Die Tour lohnt sich, denn dieses Spar ist eine Art HO-Museum, lediglich das Schild und die Preise haben sich seit der Wende geändert, sonst ist alles beim alten geblieben, auch der Kittel und die Frisur der Kassiererin, die, während sie ihre fleischigen Finger in die Tasten der Kasse haut, in ihr Handy brüllt und ihre Gören zur Körperpflege ermahnt, pardon, das Handy gab es früher auch nicht.

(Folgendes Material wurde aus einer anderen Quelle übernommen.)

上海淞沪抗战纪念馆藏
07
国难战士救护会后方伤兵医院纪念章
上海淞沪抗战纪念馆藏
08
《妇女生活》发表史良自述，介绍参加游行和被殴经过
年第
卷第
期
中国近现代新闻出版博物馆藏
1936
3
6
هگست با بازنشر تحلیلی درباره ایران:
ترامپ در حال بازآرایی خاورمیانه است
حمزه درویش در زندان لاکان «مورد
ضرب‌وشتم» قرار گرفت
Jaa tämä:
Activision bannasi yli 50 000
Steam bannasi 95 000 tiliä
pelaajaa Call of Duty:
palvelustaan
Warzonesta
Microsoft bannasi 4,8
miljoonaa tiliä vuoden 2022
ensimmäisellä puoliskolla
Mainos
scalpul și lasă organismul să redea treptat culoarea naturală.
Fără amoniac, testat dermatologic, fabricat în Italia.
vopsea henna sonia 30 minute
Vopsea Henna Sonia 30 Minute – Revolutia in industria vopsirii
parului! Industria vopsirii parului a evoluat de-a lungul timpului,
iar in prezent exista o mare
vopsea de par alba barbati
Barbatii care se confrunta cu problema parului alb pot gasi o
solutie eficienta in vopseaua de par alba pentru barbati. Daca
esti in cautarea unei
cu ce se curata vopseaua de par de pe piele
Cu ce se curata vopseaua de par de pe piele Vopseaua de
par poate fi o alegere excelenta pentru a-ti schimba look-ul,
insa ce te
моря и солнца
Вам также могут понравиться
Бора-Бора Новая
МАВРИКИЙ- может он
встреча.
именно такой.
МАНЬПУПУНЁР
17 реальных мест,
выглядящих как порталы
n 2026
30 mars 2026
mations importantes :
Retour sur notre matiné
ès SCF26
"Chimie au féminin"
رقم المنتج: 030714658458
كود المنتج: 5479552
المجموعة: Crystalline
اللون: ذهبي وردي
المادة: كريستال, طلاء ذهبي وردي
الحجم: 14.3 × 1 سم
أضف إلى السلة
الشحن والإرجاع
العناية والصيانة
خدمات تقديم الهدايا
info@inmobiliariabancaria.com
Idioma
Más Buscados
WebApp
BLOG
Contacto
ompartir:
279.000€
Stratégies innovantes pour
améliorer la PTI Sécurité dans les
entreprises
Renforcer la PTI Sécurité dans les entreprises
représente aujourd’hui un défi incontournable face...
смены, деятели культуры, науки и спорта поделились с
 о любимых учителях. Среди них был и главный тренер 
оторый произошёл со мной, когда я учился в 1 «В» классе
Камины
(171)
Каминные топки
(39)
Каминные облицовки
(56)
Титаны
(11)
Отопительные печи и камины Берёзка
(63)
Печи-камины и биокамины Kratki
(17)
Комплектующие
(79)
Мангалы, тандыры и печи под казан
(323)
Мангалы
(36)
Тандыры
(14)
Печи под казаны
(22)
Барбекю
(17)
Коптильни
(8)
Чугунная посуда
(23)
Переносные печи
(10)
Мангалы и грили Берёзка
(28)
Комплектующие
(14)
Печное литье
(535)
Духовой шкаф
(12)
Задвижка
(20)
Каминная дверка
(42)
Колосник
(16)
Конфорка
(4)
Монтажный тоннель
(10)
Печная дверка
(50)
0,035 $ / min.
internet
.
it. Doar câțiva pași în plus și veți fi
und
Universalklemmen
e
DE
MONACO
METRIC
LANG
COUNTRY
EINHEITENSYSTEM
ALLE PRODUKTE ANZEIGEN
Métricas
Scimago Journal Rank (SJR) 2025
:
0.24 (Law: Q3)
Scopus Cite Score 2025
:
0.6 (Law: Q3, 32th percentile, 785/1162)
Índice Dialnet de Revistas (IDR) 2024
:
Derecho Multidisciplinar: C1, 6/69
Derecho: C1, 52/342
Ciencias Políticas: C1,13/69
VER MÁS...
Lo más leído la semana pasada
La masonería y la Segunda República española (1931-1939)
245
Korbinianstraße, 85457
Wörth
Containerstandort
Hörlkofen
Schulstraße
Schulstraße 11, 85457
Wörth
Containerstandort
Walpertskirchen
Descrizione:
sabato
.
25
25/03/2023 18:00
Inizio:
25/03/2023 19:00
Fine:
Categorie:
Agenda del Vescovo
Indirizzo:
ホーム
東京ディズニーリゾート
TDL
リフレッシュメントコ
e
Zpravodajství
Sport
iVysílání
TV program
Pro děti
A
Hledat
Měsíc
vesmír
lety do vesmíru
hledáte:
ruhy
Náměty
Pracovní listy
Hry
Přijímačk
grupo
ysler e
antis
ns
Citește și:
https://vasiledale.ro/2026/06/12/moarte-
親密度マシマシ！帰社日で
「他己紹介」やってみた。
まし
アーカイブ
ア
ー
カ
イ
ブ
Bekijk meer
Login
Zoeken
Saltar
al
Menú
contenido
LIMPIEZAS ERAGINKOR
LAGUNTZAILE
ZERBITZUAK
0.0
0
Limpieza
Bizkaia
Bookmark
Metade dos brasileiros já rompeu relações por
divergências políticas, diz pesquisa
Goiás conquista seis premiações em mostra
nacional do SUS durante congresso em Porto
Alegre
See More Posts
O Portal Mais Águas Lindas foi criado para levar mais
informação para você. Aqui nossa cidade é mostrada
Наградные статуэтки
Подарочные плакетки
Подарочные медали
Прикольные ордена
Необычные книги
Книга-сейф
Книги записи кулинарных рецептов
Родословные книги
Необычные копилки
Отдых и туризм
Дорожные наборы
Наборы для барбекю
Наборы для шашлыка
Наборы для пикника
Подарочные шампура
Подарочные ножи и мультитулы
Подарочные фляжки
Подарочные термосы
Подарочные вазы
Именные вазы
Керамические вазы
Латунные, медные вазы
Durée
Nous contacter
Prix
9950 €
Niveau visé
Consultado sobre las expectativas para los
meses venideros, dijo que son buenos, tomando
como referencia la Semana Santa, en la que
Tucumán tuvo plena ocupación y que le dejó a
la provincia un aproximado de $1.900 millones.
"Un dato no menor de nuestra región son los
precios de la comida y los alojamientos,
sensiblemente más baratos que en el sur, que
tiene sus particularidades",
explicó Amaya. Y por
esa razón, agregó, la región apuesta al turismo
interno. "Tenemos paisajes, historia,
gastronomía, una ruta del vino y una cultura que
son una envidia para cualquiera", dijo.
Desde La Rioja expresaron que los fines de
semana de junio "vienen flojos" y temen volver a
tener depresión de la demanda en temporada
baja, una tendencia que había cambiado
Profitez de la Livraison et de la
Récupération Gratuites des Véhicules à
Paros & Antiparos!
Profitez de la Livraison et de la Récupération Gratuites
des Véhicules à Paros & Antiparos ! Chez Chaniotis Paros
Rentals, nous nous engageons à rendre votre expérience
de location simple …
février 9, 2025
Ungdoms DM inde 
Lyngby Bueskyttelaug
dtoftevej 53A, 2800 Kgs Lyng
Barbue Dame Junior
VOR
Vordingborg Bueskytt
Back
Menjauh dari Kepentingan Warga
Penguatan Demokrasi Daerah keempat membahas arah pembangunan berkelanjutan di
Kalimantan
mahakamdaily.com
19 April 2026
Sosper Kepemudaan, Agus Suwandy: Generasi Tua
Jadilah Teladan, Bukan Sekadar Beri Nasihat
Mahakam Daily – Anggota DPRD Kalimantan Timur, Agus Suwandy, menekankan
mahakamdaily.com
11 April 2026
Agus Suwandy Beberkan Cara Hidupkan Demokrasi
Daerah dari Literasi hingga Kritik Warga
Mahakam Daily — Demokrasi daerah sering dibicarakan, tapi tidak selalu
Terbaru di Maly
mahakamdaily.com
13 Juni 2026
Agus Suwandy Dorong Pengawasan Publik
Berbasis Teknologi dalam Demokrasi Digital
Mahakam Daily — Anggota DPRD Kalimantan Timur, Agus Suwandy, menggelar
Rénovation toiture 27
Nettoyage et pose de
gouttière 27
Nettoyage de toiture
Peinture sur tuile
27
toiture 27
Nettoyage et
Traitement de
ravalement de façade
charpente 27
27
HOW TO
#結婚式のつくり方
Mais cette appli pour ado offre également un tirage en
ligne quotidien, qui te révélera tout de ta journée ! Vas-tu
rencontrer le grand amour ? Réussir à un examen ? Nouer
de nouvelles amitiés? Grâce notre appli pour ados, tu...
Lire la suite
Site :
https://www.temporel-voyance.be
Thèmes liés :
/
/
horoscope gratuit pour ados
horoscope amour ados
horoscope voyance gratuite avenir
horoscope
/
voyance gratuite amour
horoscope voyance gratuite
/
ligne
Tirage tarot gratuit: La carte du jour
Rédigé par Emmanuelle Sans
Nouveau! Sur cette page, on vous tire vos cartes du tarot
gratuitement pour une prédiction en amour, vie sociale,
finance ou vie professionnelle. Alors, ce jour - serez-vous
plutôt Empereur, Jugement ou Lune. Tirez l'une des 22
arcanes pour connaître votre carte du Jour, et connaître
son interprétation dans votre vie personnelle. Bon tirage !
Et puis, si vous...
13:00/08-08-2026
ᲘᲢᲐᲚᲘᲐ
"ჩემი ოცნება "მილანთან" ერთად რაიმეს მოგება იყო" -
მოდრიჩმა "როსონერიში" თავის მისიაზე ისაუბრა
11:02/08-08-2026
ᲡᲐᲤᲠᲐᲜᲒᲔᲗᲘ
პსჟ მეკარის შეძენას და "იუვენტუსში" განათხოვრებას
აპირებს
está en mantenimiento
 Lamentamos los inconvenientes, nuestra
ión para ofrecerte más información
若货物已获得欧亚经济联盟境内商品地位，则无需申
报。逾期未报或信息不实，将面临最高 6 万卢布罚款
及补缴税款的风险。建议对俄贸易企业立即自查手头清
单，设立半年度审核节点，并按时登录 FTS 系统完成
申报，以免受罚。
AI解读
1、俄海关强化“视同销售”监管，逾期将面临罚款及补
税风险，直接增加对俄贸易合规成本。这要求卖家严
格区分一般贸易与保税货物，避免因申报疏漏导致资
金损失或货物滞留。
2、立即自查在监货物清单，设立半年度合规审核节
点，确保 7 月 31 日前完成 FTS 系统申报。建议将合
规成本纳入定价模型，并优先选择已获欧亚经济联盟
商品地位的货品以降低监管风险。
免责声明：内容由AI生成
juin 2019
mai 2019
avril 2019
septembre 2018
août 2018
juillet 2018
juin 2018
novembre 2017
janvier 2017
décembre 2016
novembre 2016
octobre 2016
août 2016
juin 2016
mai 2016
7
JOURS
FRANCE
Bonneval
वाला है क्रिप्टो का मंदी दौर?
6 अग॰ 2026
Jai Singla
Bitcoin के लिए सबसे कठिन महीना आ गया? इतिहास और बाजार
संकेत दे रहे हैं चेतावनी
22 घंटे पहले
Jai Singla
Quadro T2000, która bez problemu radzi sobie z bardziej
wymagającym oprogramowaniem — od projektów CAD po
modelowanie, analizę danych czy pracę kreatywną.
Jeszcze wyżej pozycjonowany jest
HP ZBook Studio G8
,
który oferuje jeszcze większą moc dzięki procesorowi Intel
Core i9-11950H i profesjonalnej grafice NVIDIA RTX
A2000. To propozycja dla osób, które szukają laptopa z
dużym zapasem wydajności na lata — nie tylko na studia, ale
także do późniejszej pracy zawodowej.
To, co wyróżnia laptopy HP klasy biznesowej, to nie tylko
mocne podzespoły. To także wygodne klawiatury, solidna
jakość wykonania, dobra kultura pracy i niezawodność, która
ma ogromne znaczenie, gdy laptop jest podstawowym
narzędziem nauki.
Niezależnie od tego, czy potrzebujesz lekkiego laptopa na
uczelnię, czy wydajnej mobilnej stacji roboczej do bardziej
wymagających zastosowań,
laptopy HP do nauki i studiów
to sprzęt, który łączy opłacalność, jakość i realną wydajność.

Das einzige Konsumgut, für das man Voßfeld nicht verlassen muß, ist Kunst. Genauer gesagt, künstlerisch hochwertige Fotografien, denn seit einigen Jahren versucht sich eine Mäzenin aus Bayern als Pionierin der Zivilisation und hat sich vorgenommen, zwischen Rapsfeldern und laichenden Fröschen ein Minimum an kulturellem Leben zu etablieren, das am besten funktioniert, wenn es gemeinsam mit geistigen Getränken genossen wird.
Barbara Zimmermann, die von ihren Freunden aus der Stadt „Die Gräfin“ genannt wird, zeigt in unregelmäßigen Abständen und in herzzerreißender Idylle wechselnde Fotoaustellungen, doch bislang konnte der Erlös aus dem Verkauf der Bilder die damit einhergehende Plünderung ihrer Weinvorräte nicht annähernd decken. Egal, die feuerrote Barbara ist für Voßfeld, was Peggy Guggenheim für New York ist, und verdurstet ist bei ihr weder ein Kunstfreund noch ein Kunstbanause…
Was es sonst noch über Voßfeld zu sagen gibt? Jede Menge, und deshalb muß dies reichen: Wanderer, kommst du nach Voßfeld, vergiß deine Zigaretten nicht und kaufe Kunst.